**Records provided**.
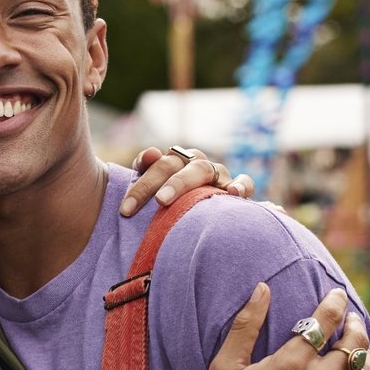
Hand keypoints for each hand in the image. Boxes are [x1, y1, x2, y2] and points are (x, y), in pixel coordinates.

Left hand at [120, 146, 255, 216]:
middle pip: (177, 164)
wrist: (197, 216)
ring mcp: (216, 174)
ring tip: (173, 199)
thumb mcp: (153, 190)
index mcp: (174, 161)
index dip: (141, 185)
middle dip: (163, 183)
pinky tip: (233, 194)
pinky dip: (241, 185)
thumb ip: (145, 171)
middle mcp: (194, 164)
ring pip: (203, 169)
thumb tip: (150, 153)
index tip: (125, 210)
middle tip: (157, 202)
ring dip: (186, 182)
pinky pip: (244, 182)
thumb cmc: (171, 205)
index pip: (157, 165)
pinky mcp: (237, 188)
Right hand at [169, 284, 369, 369]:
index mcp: (289, 363)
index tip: (337, 295)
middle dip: (354, 326)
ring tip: (359, 349)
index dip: (334, 303)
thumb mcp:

**Task goal**. The span to print begins at the line containing "wrist: (197, 216)" and ends at the final line of the entries; print it exactly and print nothing else.

**Result of this exercise**.
wrist: (197, 216)
ring mcp: (216, 174)
ring tip: (173, 199)
thumb mcp: (153, 190)
index mcp: (174, 161)
index dip: (141, 185)
middle dip: (163, 183)
pinky tip: (233, 194)
pinky dip: (241, 185)
thumb ip: (145, 171)
middle mcp: (194, 164)
ring pip: (203, 169)
thumb tip: (150, 153)
index tip: (125, 210)
middle tip: (157, 202)
ring dip: (186, 182)
pinky pip: (244, 182)
thumb cmc: (171, 205)
index pip: (157, 165)
pinky mcp: (237, 188)
Right hand at [169, 284, 369, 369]:
index mcp: (289, 363)
index tip: (337, 295)
middle dip: (354, 326)
ring tip: (359, 349)
index dip: (334, 303)
thumb mcp:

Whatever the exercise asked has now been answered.